[Start of Information given]

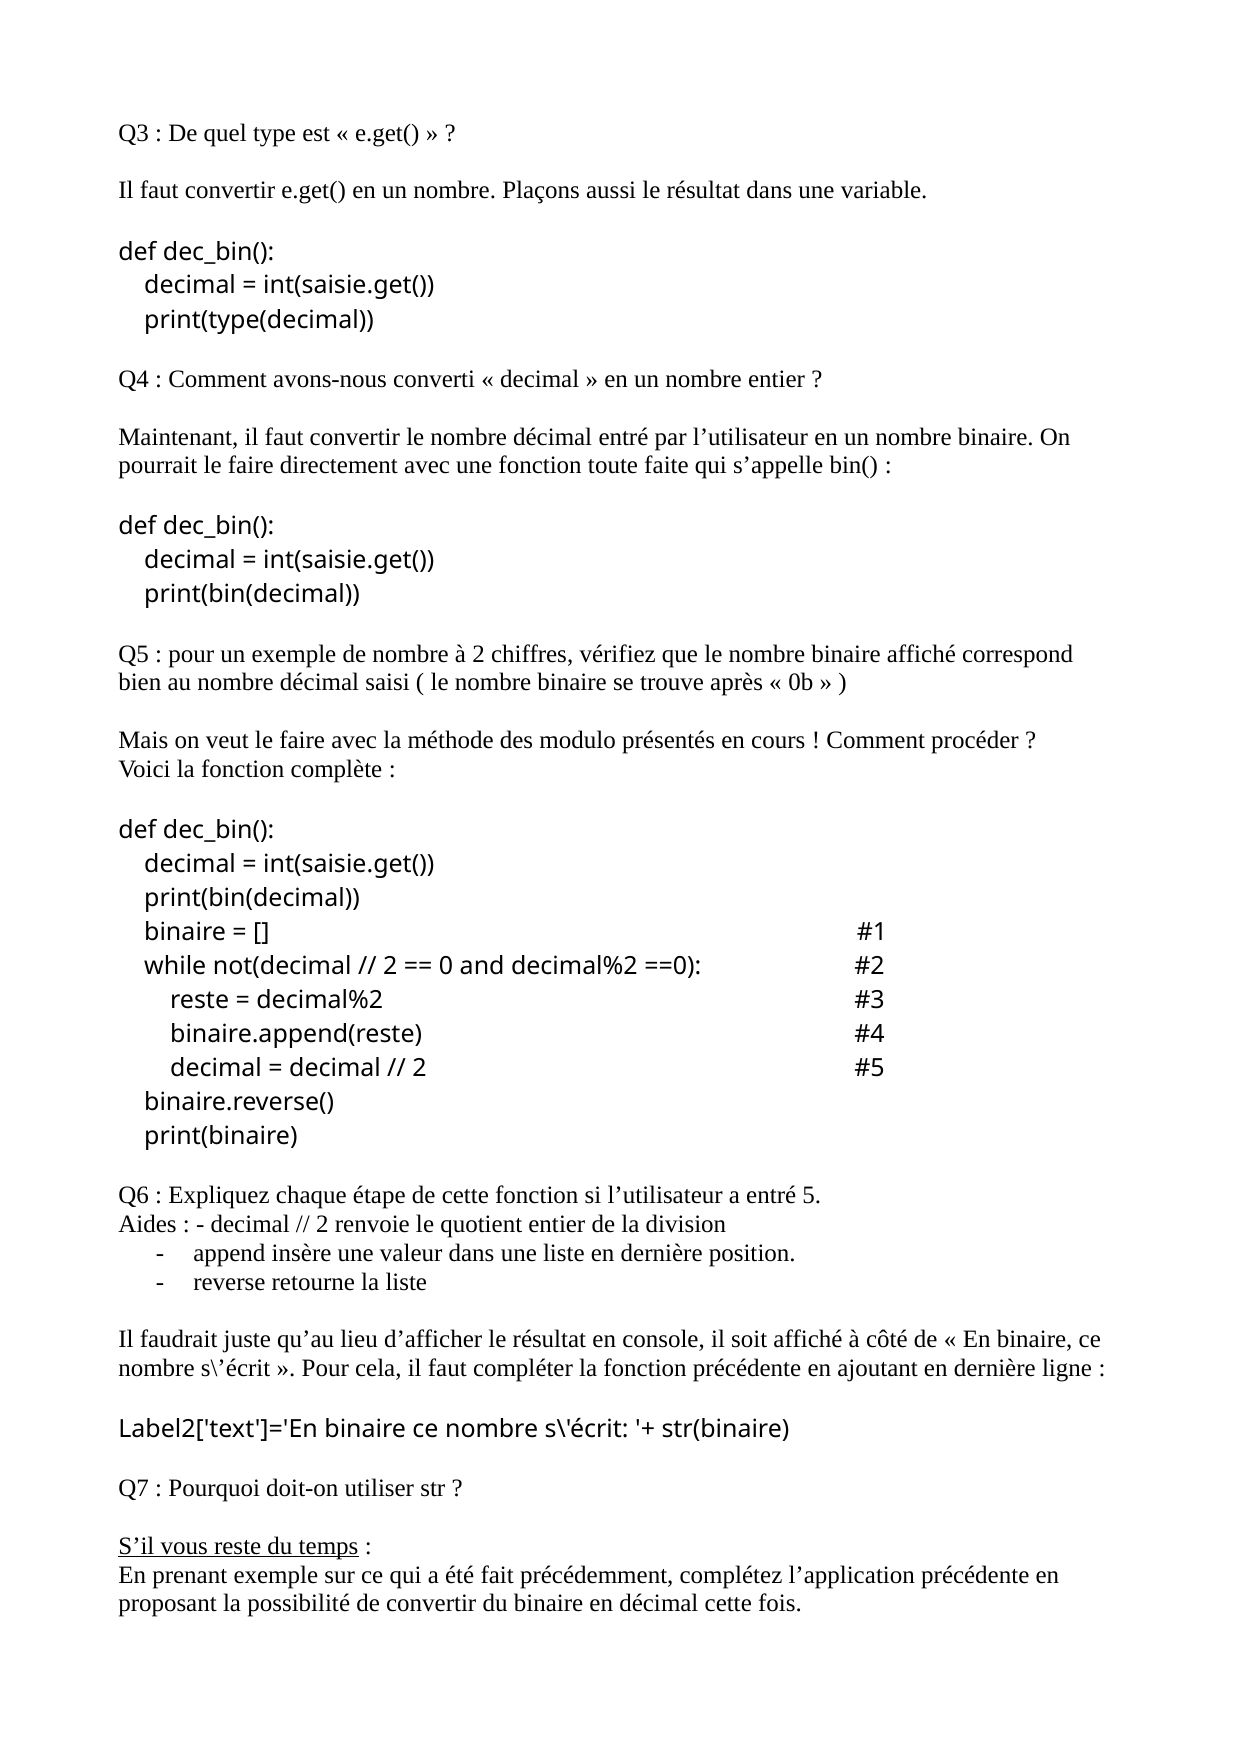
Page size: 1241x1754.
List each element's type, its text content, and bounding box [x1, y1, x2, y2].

text binaire = [] #1 [118, 913, 1122, 947]
text Maintenant, il faut convertir le nombre décimal entré par l’utilisateur en un nombre binaire. On pourrait le faire directement avec une fonction toute faite qui s’appelle bin() : [118, 422, 1122, 479]
text reste = decimal%2 #3 [118, 982, 1122, 1016]
text decimal = int(saisie.get()) [118, 267, 1122, 301]
text decimal = decimal // 2 #5 [118, 1050, 1122, 1084]
text Label2['text']='En binaire ce nombre s\'écrit: '+ str(binaire) [118, 1411, 1122, 1445]
text def dec_bin(): [118, 508, 1122, 542]
text while not(decimal // 2 == 0 and decimal%2 ==0): #2 [118, 947, 1122, 982]
list append insère une valeur dans une liste en dernière position. [156, 1238, 1122, 1267]
text Q5 : pour un exemple de nombre à 2 chiffres, vérifiez que le nombre binaire affiché correspond bien au nombre décimal saisi ( le nombre binaire se trouve après « 0b » ) [118, 639, 1122, 696]
text Q3 : De quel type est « e.get() » ? [118, 118, 1122, 147]
text Il faudrait juste qu’au lieu d’afficher le résultat en console, il soit affiché à côté de « En binaire, ce nombre s\’écrit ». Pour cela, il faut compléter la fonction précédente en ajoutant en dernière ligne : [118, 1324, 1122, 1382]
text print(bin(decimal)) [118, 879, 1122, 913]
text Aides : - decimal // 2 renvoie le quotient entier de la division [118, 1209, 1122, 1238]
text Q4 : Comment avons-nous converti « decimal » en un nombre entier ? [118, 364, 1122, 393]
text Voici la fonction complète : [118, 754, 1122, 782]
text En prenant exemple sur ce qui a été fait précédemment, complétez l’application précédente en proposant la possibilité de convertir du binaire en décimal cette fois. [118, 1560, 1122, 1617]
text def dec_bin(): [118, 811, 1122, 845]
text print(bin(decimal)) [118, 576, 1122, 610]
text Q6 : Expliquez chaque étape de cette fonction si l’utilisateur a entré 5. [118, 1181, 1122, 1209]
text Q7 : Pourquoi doit-on utiliser str ? [118, 1473, 1122, 1502]
text Il faut convertir e.get() en un nombre. Plaçons aussi le résultat dans une variable. [118, 176, 1122, 204]
text Mais on veut le faire avec la méthode des modulo présentés en cours ! Comment procéder ? [118, 725, 1122, 754]
text decimal = int(saisie.get()) [118, 845, 1122, 879]
text binaire.append(reste) #4 [118, 1016, 1122, 1050]
list reverse retourne la liste [156, 1267, 1122, 1296]
text print(type(decimal)) [118, 301, 1122, 335]
text print(binaire) [118, 1118, 1122, 1152]
text def dec_bin(): [118, 233, 1122, 267]
text S’il vous reste du temps : [118, 1531, 1122, 1560]
text binaire.reverse() [118, 1084, 1122, 1118]
text decimal = int(saisie.get()) [118, 542, 1122, 576]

[End of Information given]

Exercise directions:
Render every line of the records as a numbered list, leaving out blank lines and any pictures.

Exercise result:
1. Page size: 1241x1754.
2. List each element's type, its text content, and bounding box [x1, y1, x2, y2].
3. text binaire = [] #1 [118, 913, 1122, 947]
4. text Maintenant, il faut convertir le nombre décimal entré par l’utilisateur en un nombre binaire. On pourrait le faire directement avec une fonction toute faite qui s’appelle bin() : [118, 422, 1122, 479]
5. text reste = decimal%2 #3 [118, 982, 1122, 1016]
6. text decimal = int(saisie.get()) [118, 267, 1122, 301]
7. text decimal = decimal // 2 #5 [118, 1050, 1122, 1084]
8. text Label2['text']='En binaire ce nombre s\'écrit: '+ str(binaire) [118, 1411, 1122, 1445]
9. text def dec_bin(): [118, 508, 1122, 542]
10. text while not(decimal // 2 == 0 and decimal%2 ==0): #2 [118, 947, 1122, 982]
11. list append insère une valeur dans une liste en dernière position. [156, 1238, 1122, 1267]
12. text Q5 : pour un exemple de nombre à 2 chiffres, vérifiez que le nombre binaire affiché correspond bien au nombre décimal saisi ( le nombre binaire se trouve après « 0b » ) [118, 639, 1122, 696]
13. text Q3 : De quel type est « e.get() » ? [118, 118, 1122, 147]
14. text Il faudrait juste qu’au lieu d’afficher le résultat en console, il soit affiché à côté de « En binaire, ce nombre s\’écrit ». Pour cela, il faut compléter la fonction précédente en ajoutant en dernière ligne : [118, 1324, 1122, 1382]
15. text print(bin(decimal)) [118, 879, 1122, 913]
16. text Aides : - decimal // 2 renvoie le quotient entier de la division [118, 1209, 1122, 1238]
17. text Q4 : Comment avons-nous converti « decimal » en un nombre entier ? [118, 364, 1122, 393]
18. text Voici la fonction complète : [118, 754, 1122, 782]
19. text En prenant exemple sur ce qui a été fait précédemment, complétez l’application précédente en proposant la possibilité de convertir du binaire en décimal cette fois. [118, 1560, 1122, 1617]
20. text def dec_bin(): [118, 811, 1122, 845]
21. text print(bin(decimal)) [118, 576, 1122, 610]
22. text Q6 : Expliquez chaque étape de cette fonction si l’utilisateur a entré 5. [118, 1181, 1122, 1209]
23. text Q7 : Pourquoi doit-on utiliser str ? [118, 1473, 1122, 1502]
24. text Il faut convertir e.get() en un nombre. Plaçons aussi le résultat dans une variable. [118, 176, 1122, 204]
25. text Mais on veut le faire avec la méthode des modulo présentés en cours ! Comment procéder ? [118, 725, 1122, 754]
26. text decimal = int(saisie.get()) [118, 845, 1122, 879]
27. text binaire.append(reste) #4 [118, 1016, 1122, 1050]
28. list reverse retourne la liste [156, 1267, 1122, 1296]
29. text print(type(decimal)) [118, 301, 1122, 335]
30. text print(binaire) [118, 1118, 1122, 1152]
31. text def dec_bin(): [118, 233, 1122, 267]
32. text S’il vous reste du temps : [118, 1531, 1122, 1560]
33. text binaire.reverse() [118, 1084, 1122, 1118]
34. text decimal = int(saisie.get()) [118, 542, 1122, 576]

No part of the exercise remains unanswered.